Transcribed page contents:
= Beginning of Section =

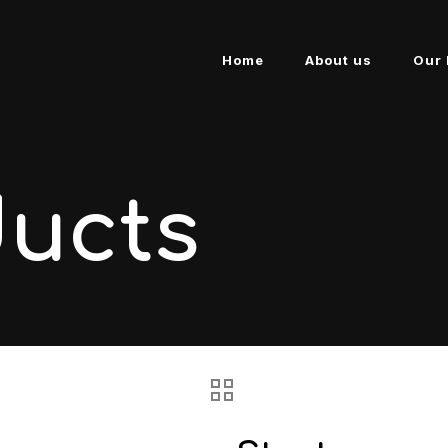
Home
About us
Our 
ducts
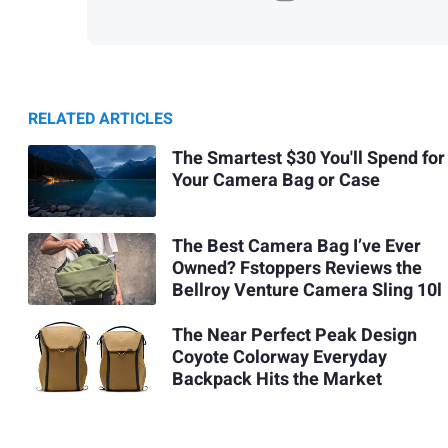
RELATED ARTICLES
The Smartest $30 You'll Spend for
Your Camera Bag or Case
The Best Camera Bag I’ve Ever
Owned? Fstoppers Reviews the
Bellroy Venture Camera Sling 10l
The Near Perfect Peak Design
Coyote Colorway Everyday
Backpack Hits the Market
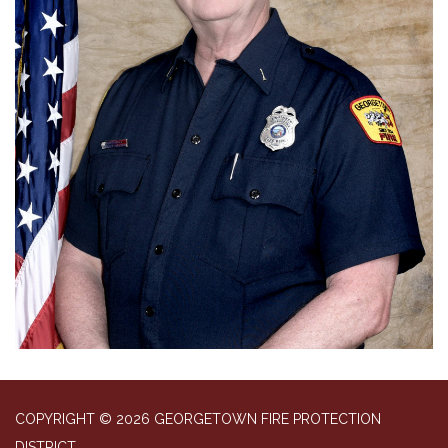
COPYRIGHT © 2026 GEORGETOWN FIRE PROTECTION
DISTRICT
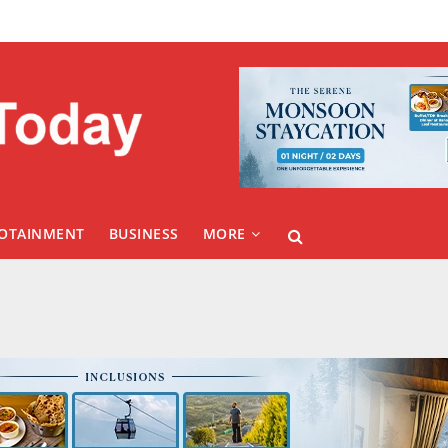
FOTAINMENT
BUSINESS
MORE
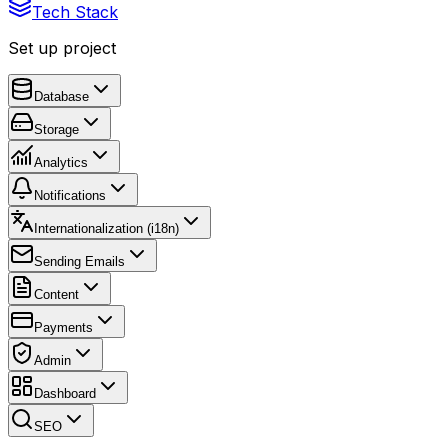
Tech Stack
Set up project
Database
Storage
Analytics
Notifications
Internationalization (i18n)
Sending Emails
Content
Payments
Admin
Dashboard
SEO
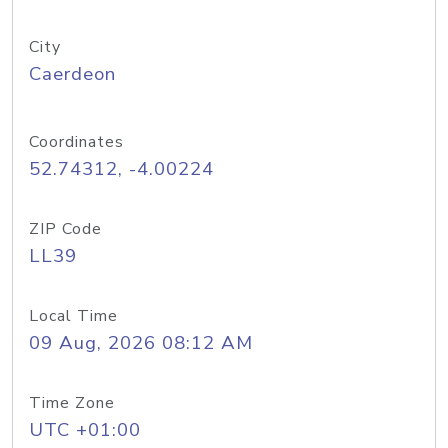
City
Caerdeon
Coordinates
52.74312, -4.00224
ZIP Code
LL39
Local Time
09 Aug, 2026 08:12 AM
Time Zone
UTC +01:00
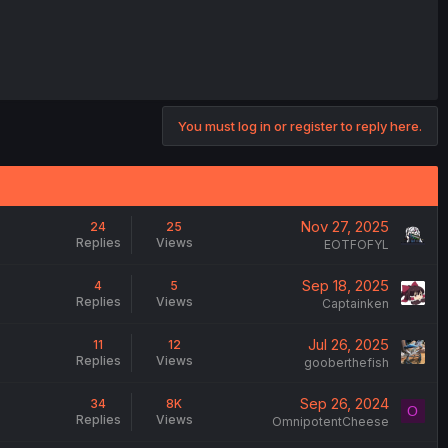
You must log in or register to reply here.
Nov 27, 2025
24
25
Replies
Views
EOTFOFYL
Sep 18, 2025
4
5
Replies
Views
Captainken
Jul 26, 2025
11
12
Replies
Views
gooberthefish
Sep 26, 2024
34
8K
O
Replies
Views
OmnipotentCheese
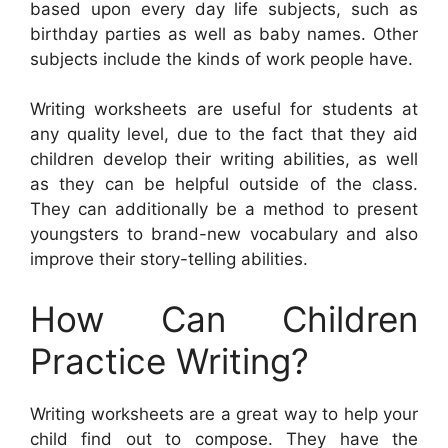
based upon every day life subjects, such as
birthday parties as well as baby names. Other
subjects include the kinds of work people have.
Writing worksheets are useful for students at
any quality level, due to the fact that they aid
children develop their writing abilities, as well
as they can be helpful outside of the class.
They can additionally be a method to present
youngsters to brand-new vocabulary and also
improve their story-telling abilities.
How Can Children
Practice Writing?
Writing worksheets are a great way to help your
child find out to compose. They have the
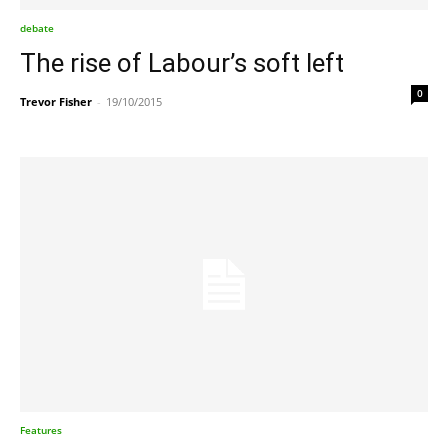
debate
The rise of Labour’s soft left
0
Trevor Fisher
-
19/10/2015
Features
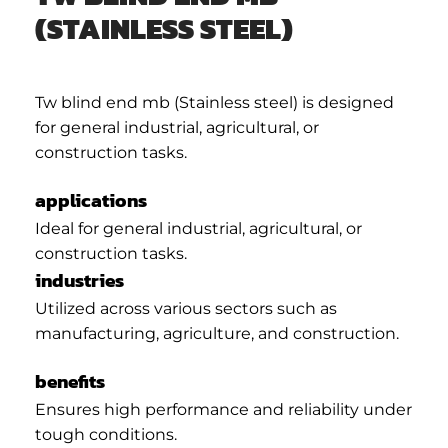
(STAINLESS STEEL)
Tw blind end mb (Stainless steel) is designed
for general industrial, agricultural, or
construction tasks.
applications
Ideal for general industrial, agricultural, or
construction tasks.
industries
Utilized across various sectors such as
manufacturing, agriculture, and construction.
benefits
Ensures high performance and reliability under
tough conditions.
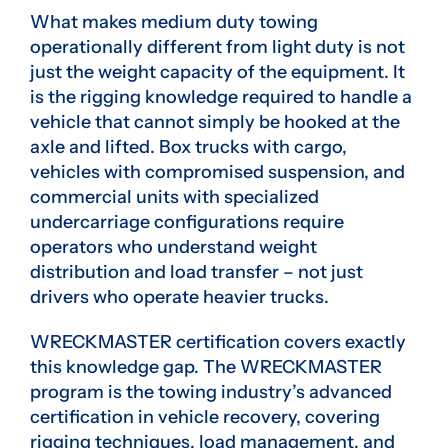
What makes medium duty towing
operationally different from light duty is not
just the weight capacity of the equipment. It
is the rigging knowledge required to handle a
vehicle that cannot simply be hooked at the
axle and lifted. Box trucks with cargo,
vehicles with compromised suspension, and
commercial units with specialized
undercarriage configurations require
operators who understand weight
distribution and load transfer – not just
drivers who operate heavier trucks.
WRECKMASTER certification covers exactly
this knowledge gap. The WRECKMASTER
program is the towing industry’s advanced
certification in vehicle recovery, covering
rigging techniques, load management, and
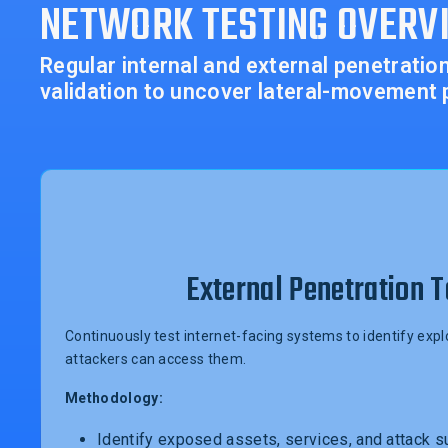
NETWORK TESTING OVERV
Regular internal and external penetrati
validation to uncover lateral-movement 
External Penetration T
Continuously test internet-facing systems to identify ex
attackers can access them.
Methodology:
Identify exposed assets, services, and attack s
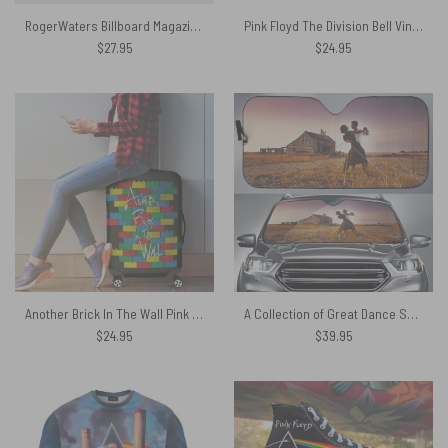
RogerWaters Billboard Magazine – Pink Floyd Phone Case
Pink Floyd The Division Bell Vintage Shirt
$
27.95
$
24.95
Another Brick In The Wall Pink Floyd Luggage Cover
A Collection of Great Dance Songs Album Cover 1981 Auto Sun Shade
$
24.95
$
39.95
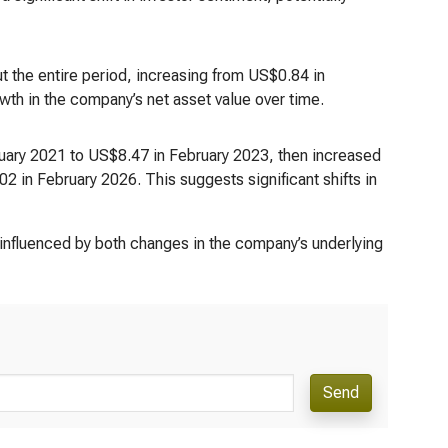
 the entire period, increasing from US$0.84 in
wth in the company’s net asset value over time.
bruary 2021 to US$8.47 in February 2023, then increased
 in February 2026. This suggests significant shifts in
 influenced by both changes in the company’s underlying
Send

= End of Section =

Goal of the exercise: Quote every line of text from all the entries above, character for character, and leave out the picture markers.

Answer section:
Home
About us
Our 
ducts
RELATED ARTICLES
The Smartest $30 You'll Spend for
Your Camera Bag or Case
The Best Camera Bag I’ve Ever
Owned? Fstoppers Reviews the
Bellroy Venture Camera Sling 10l
The Near Perfect Peak Design
Coyote Colorway Everyday
Backpack Hits the Market
COPYRIGHT © 2026 GEORGETOWN FIRE PROTECTION
DISTRICT
FOTAINMENT
BUSINESS
MORE
Tech Stack
Set up project
Database
Storage
Analytics
Notifications
Internationalization (i18n)
Sending Emails
Content
Payments
Admin
Dashboard
SEO
City
Caerdeon
Coordinates
52.74312, -4.00224
ZIP Code
LL39
Local Time
09 Aug, 2026 08:12 AM
Time Zone
UTC +01:00
You must log in or register to reply here.
Nov 27, 2025
24
25
Replies
Views
EOTFOFYL
Sep 18, 2025
4
5
Replies
Views
Captainken
Jul 26, 2025
11
12
Replies
Views
gooberthefish
Sep 26, 2024
34
8K
O
Replies
Views
OmnipotentCheese
based upon every day life subjects, such as
birthday parties as well as baby names. Other
subjects include the kinds of work people have.
Writing worksheets are useful for students at
any quality level, due to the fact that they aid
children develop their writing abilities, as well
as they can be helpful outside of the class.
They can additionally be a method to present
youngsters to brand-new vocabulary and also
improve their story-telling abilities.
How Can Children
Practice Writing?
Writing worksheets are a great way to help your
child find out to compose. They have the
debate
The rise of Labour’s soft left
0
Trevor Fisher
-
19/10/2015
Features
(STAINLESS STEEL)
Tw blind end mb (Stainless steel) is designed
for general industrial, agricultural, or
construction tasks.
applications
Ideal for general industrial, agricultural, or
construction tasks.
industries
Utilized across various sectors such as
manufacturing, agriculture, and construction.
benefits
Ensures high performance and reliability under
tough conditions.
What makes medium duty towing
operationally different from light duty is not
just the weight capacity of the equipment. It
is the rigging knowledge required to handle a
vehicle that cannot simply be hooked at the
axle and lifted. Box trucks with cargo,
vehicles with compromised suspension, and
commercial units with specialized
undercarriage configurations require
operators who understand weight
distribution and load transfer – not just
drivers who operate heavier trucks.
WRECKMASTER certification covers exactly
this knowledge gap. The WRECKMASTER
program is the towing industry’s advanced
certification in vehicle recovery, covering
rigging techniques, load management, and
NETWORK TESTING OVERV
Regular internal and external penetrati
validation to uncover lateral-movement 
External Penetration T
Continuously test internet-facing systems to identify ex
attackers can access them.
Methodology:
Identify exposed assets, services, and attack s
RogerWaters Billboard Magazine – Pink Floyd Phone Case
Pink Floyd The Division Bell Vintage Shirt
$
27.95
$
24.95
Another Brick In The Wall Pink Floyd Luggage Cover
A Collection of Great Dance Songs Album Cover 1981 Auto Sun Shade
$
24.95
$
39.95
 the entire period, increasing from US$0.84 in
wth in the company’s net asset value over time.
bruary 2021 to US$8.47 in February 2023, then increased
 in February 2026. This suggests significant shifts in
 influenced by both changes in the company’s underlying
Send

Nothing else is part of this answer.